August 24, 2010 / 9:00 PM / 7 years ago

Ontario outlines plan to toughen pension rules

TORONTO (Reuters) - Ontario will toughen pension funding requirements for companies and bolster its guarantee fund as it works to fix a pension system hit hard by the financial crisis, the Canadian province said on Tuesday.

The changes, included in legislation to be introduced this fall, come after the provincial government spent hundreds of millions to backstop the pension plans of firms like Nortel Networks Corp and General Motors Co.

“These rules will help reduce, hopefully eliminate, the kind of moral hazard I would associate with companies and employee groups agreeing to benefits without properly funding them,” Ontario Finance Minister Dwight Duncan told reporters.
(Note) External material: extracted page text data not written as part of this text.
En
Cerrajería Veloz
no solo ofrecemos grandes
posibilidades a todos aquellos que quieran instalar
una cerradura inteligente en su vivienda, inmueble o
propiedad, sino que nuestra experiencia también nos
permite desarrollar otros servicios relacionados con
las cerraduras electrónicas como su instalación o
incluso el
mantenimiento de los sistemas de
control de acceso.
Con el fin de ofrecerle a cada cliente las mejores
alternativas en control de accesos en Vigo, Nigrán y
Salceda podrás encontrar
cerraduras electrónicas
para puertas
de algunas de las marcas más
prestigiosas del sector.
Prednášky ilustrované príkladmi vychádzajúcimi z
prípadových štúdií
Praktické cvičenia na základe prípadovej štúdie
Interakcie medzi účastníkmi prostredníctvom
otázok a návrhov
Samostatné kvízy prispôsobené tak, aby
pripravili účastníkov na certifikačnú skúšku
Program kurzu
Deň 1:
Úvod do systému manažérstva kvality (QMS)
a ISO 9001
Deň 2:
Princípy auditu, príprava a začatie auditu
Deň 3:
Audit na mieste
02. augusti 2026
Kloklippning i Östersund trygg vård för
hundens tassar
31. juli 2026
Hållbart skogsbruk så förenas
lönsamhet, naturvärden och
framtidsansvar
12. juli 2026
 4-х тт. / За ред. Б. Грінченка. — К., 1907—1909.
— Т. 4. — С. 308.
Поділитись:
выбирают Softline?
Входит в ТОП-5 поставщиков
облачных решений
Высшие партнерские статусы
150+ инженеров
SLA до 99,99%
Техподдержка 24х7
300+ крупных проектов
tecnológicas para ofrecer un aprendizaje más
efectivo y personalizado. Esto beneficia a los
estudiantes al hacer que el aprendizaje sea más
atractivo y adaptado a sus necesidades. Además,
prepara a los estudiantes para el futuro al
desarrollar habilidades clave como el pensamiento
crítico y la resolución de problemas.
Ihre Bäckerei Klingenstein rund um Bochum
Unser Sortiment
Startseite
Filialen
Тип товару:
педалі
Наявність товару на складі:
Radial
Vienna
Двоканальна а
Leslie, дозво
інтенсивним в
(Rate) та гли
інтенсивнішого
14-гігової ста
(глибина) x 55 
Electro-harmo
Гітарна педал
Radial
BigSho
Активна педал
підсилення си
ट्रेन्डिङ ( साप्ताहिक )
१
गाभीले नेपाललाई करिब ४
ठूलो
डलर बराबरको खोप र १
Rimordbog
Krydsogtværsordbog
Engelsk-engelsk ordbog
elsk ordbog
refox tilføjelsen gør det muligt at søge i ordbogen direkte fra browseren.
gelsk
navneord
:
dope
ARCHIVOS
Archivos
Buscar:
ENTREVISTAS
Canada’s most populous province, home to much of its industrial base, plans to tighten the rules for valuing pension assets and liabilities, making it more difficult for companies to avoid making contributions when plans become underfunded.

Companies would also be prohibited from taking “contribution holidays” unless plans were funded to a certain threshold. And they would have to act more quickly to fund plans if benefits are improved.

The government will also shore up the province’s Pension Benefits Guarantee Fund, an insurance net for pensioners of failed companies, by hiking fees for plan members. It estimated that if the reforms had been implemented last year, this would have raised C$30 million ($28.3 million) for the fund.

A ministry statement said the fund does not have enough cash to cover new claims anticipated by the government in 2010. The baby-boom generation heading into retirement is also expected to put a strain on its resources.

“For over 20 years, governments have neglected addressing these challenges because these challenges are real and difficult and require ... a fine balance,” Duncan said.

The province earlier this year put C$500 million into the fund to help pay Nortel pensioners, among others.